If using the subprocess Client API with the ClientAPILauncherExecutor (rather than the in-process Client API with the InProcessClientAPIExecutor), we need to add the MetricRelay to fire fed events, a CellPipe for metrics, and an ExternalConfigurator for client api initialization.

{
  id = "metric_relay"
  path = "nvflare.app_common.widgets.metric_relay.MetricRelay"
  args {
    pipe_id = "metrics_pipe"
    event_type = "fed.analytix_log_stats"
    read_interval = 0.1
  }
},
{
  id = "metrics_pipe"
  path = "nvflare.fuel.utils.pipe.cell_pipe.CellPipe"
  args {
    mode = "PASSIVE"
    site_name = "{SITE_NAME}"
    token = "{JOB_ID}"
    root_url = "{ROOT_URL}"
    secure_mode = "{SECURE_MODE}"
    workspace_dir = "{WORKSPACE}"
  }
},
{
  id = "config_preparer"
  path = "nvflare.app_common.widgets.external_configurator.ExternalConfigurator"
  args {
    component_ids = ["metric_relay"]
  }
}

On the server, configure the experiment tracking system in config_fed_server.conf using one of the following receivers. Note that any of the receivers can be used regardless of the which writer is used.

  • MLflowReceiver for MLflow

  • TBAnalyticsReceiver for TensorBoard

  • WandBReceiver for Weights & Biases

For example, here we add the MLflowReceiver component to the components configuration array:

{
  "id": "mlflow_receiver_with_tracking_uri",
  "path": "nvflare.app_opt.tracking.mlflow.mlflow_receiver.MLflowReceiver",
  "args": {
    tracking_uri = "file:///{WORKSPACE}/{JOB_ID}/mlruns"
    "kwargs": {
      "experiment_name": "hello-pt-experiment",
      "run_name": "hello-pt-with-mlflow",
      "experiment_tags": {
        "mlflow.note.content": "markdown for the experiment"
      },
      "run_tags": {
        "mlflow.note.content": "markdown describes details of experiment"
      }
    },
    "artifact_location": "artifacts"
  }
}

Notice the args{} are user defined, such as tracking_uri, experiment_name, tags etc., and will be specific to which receiver is configured.

The MLflow tracking URL argument tracking_uri is None by default, which uses the MLflow default URL, http://localhost:5000. To make this accessible from another machine, make sure to change it to the correct URL, or point to to the mlruns directory in the workspace.

tracking_uri = <the Mlflow Server endpoint URL>
tracking_uri = "file:///{WORKSPACE}/{JOB_ID}/mlruns"

You can change other arguments such as experiments, run_name, tags (using Markdown syntax), and artifact location.

Start the MLflow server with one of the following commands:

mlflow server --host 127.0.0.1 --port 5000
mlflow ui -port 5000

For more information with an example walkthrough, see the FedAvg with SAG with MLflow tutorial.

Streaming metrics to FL clients

If streaming metrics to the FL server isn’t preferred due to privacy or other concerns, users can alternatively stream metrics to the FL client.

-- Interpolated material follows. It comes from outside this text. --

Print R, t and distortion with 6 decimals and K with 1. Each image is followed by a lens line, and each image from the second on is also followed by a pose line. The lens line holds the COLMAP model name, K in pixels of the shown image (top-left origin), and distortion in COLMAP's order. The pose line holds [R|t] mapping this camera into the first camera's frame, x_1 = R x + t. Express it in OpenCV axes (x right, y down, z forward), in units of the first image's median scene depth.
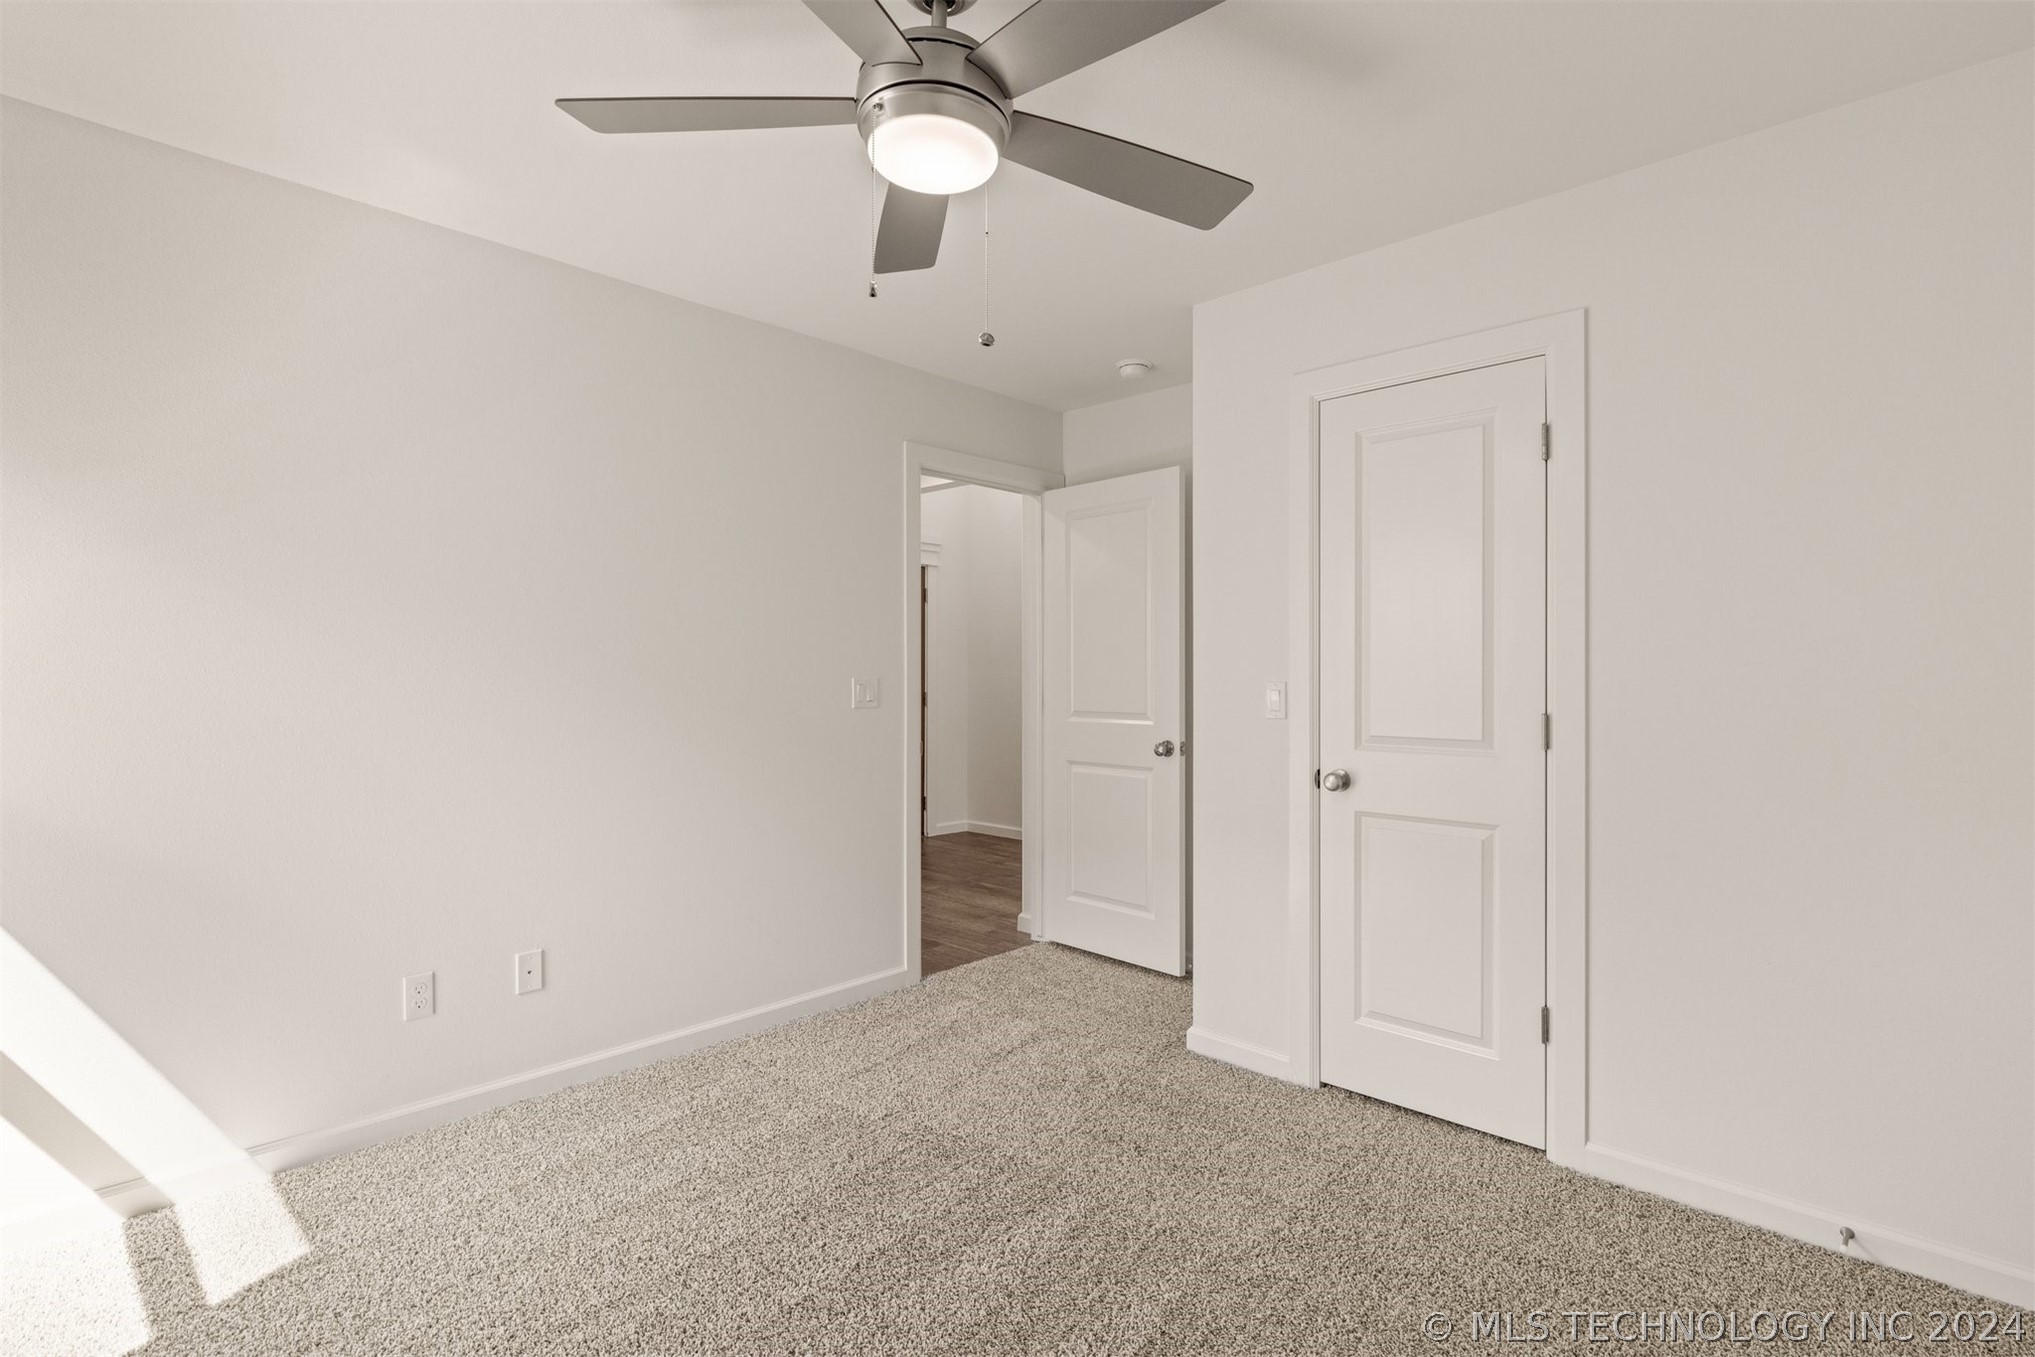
lens RADIAL K [[982.9, 0, 1017.6], [0, 982.9, 671.7], [0, 0, 1]] dist [-0.003061, 0.002423]
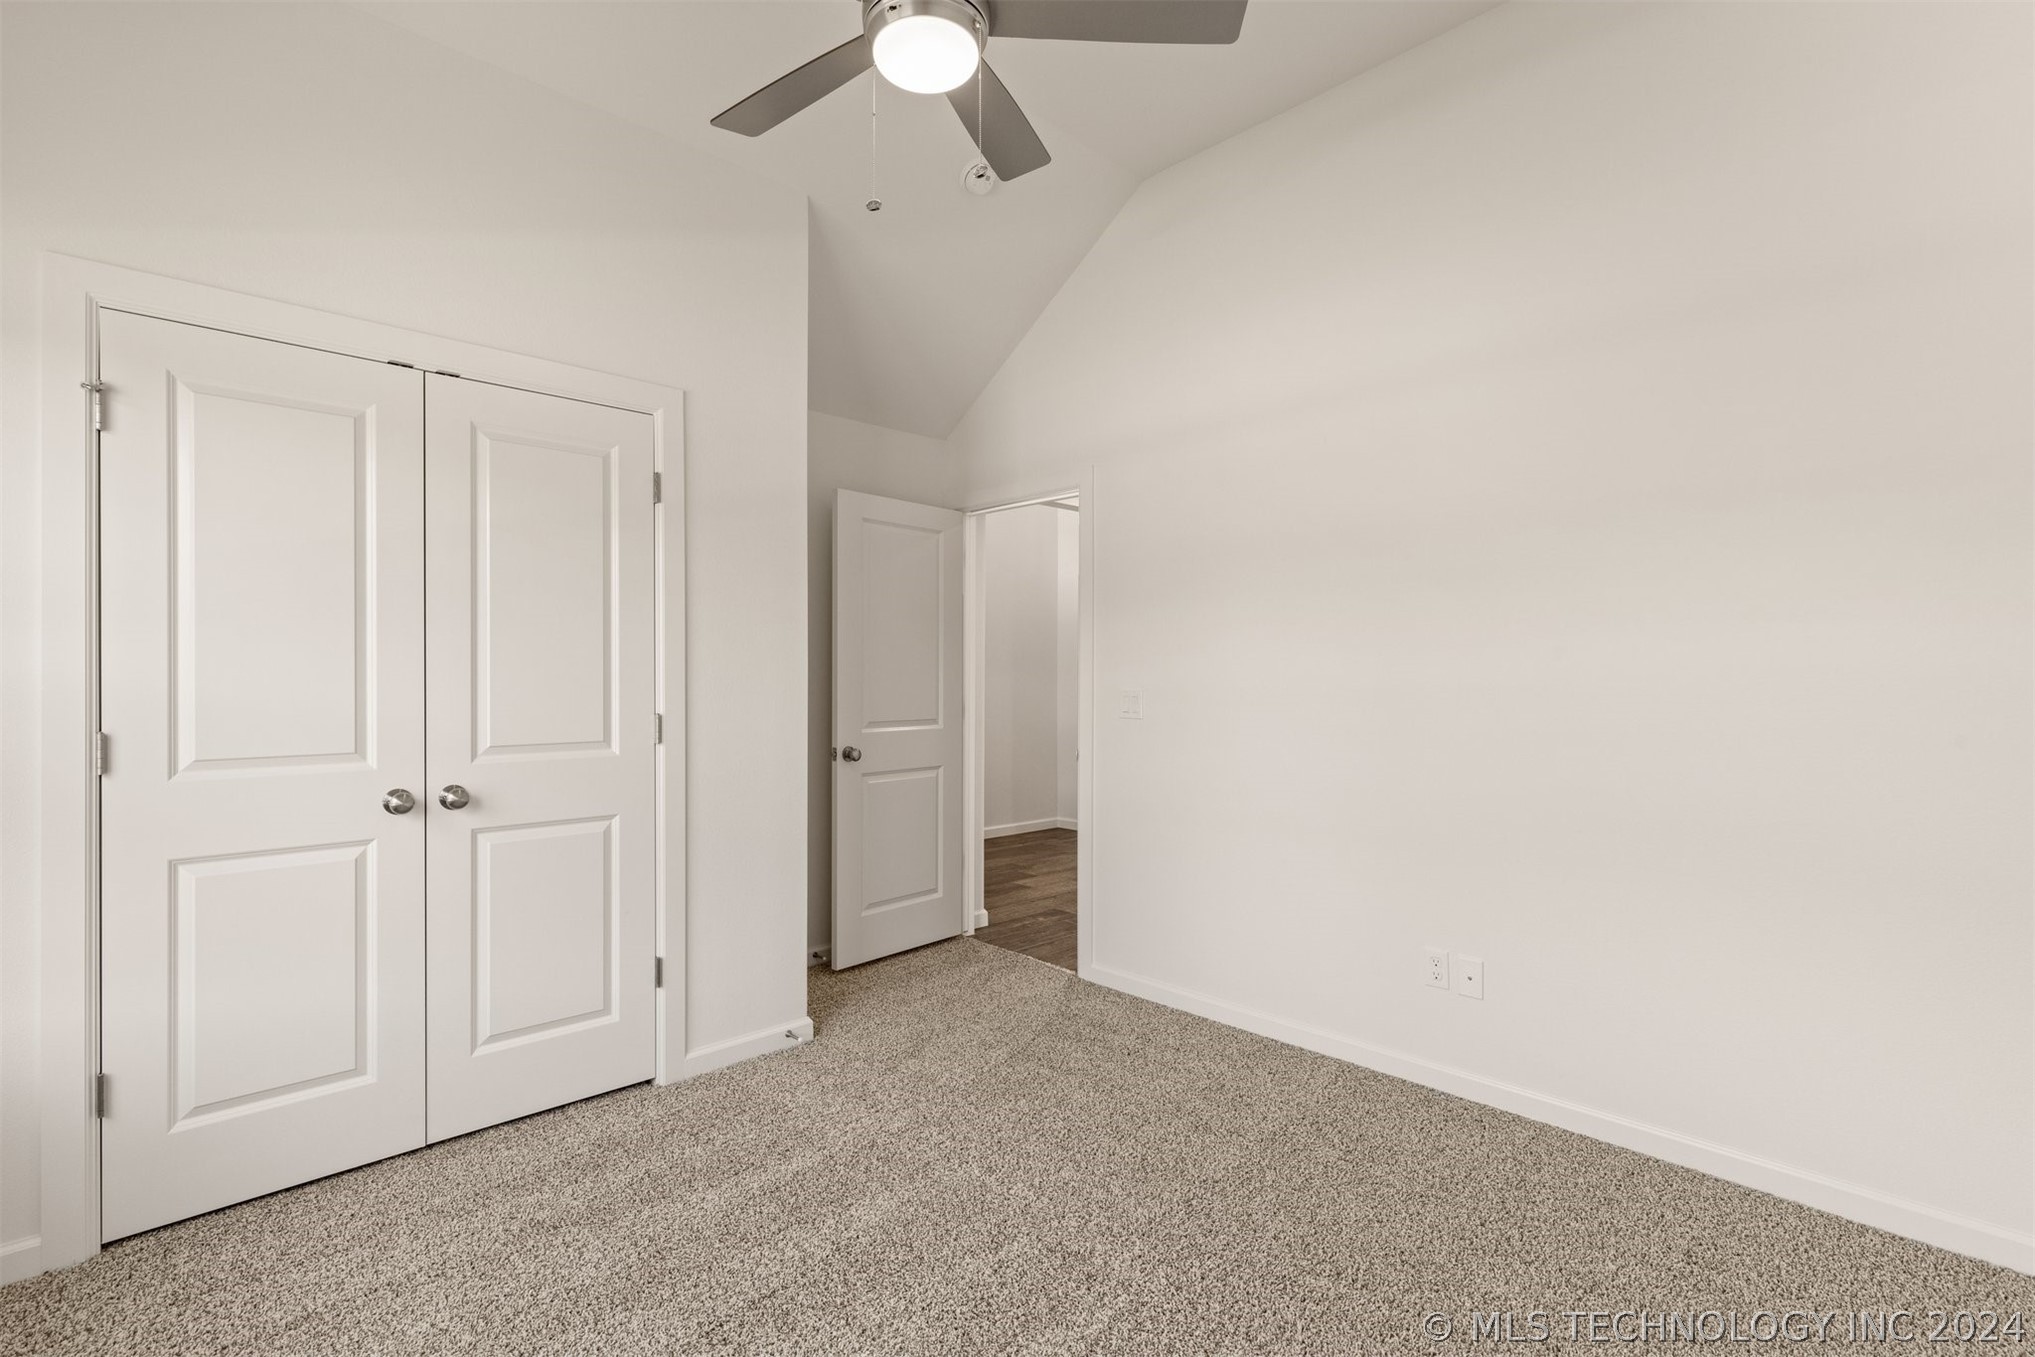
lens RADIAL K [[920.2, 0, 1017.6], [0, 920.2, 680.4], [0, 0, 1]] dist [0.011944, -0.000653]
pose [[0.091880, -0.007573, 0.995741, -0.527705], [-0.002085, 0.999967, 0.007797, -0.008870], [-0.995768, -0.002792, 0.091861, 0.440166]]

In such cases, there’s no need to add the ConvertToFedEvent component on the client side. Additionally, since we’re not streaming to the server side, there’s no requirement to configure receivers in the server configuration.

Instead to receive records on the client side, configure the metrics receiver in the client configuration instead of the server configuration.

For example, in the TensorBoard configuration, add this component to config_fed_client.conf:

{
  "id": "tb_analytics_receiver",
  "name": "TBAnalyticsReceiver",
  "args": {"events": ["analytix_log_stats"]}
}

Note that the events argument is analytix_log_stats, not fed.analytix_log_stats, indicating that this is a local event.

If using the MetricRelay component, we can similarly component event_type value from fed.analytix_log_stats to analytix_log_stats for convention. We then must set the MetricRelay argument fed_event to false to fire local events rather than the default fed events.

{
  id = "metric_relay"
  path = "nvflare.app_common.widgets.metric_relay.MetricRelay"
  args {
    pipe_id = "metrics_pipe"
    event_type = "analytix_log_stats"
    # how fast should it read from the peer
    read_interval = 0.1
    fed_event = false
  }
}

Then, the metrics will stream to the client.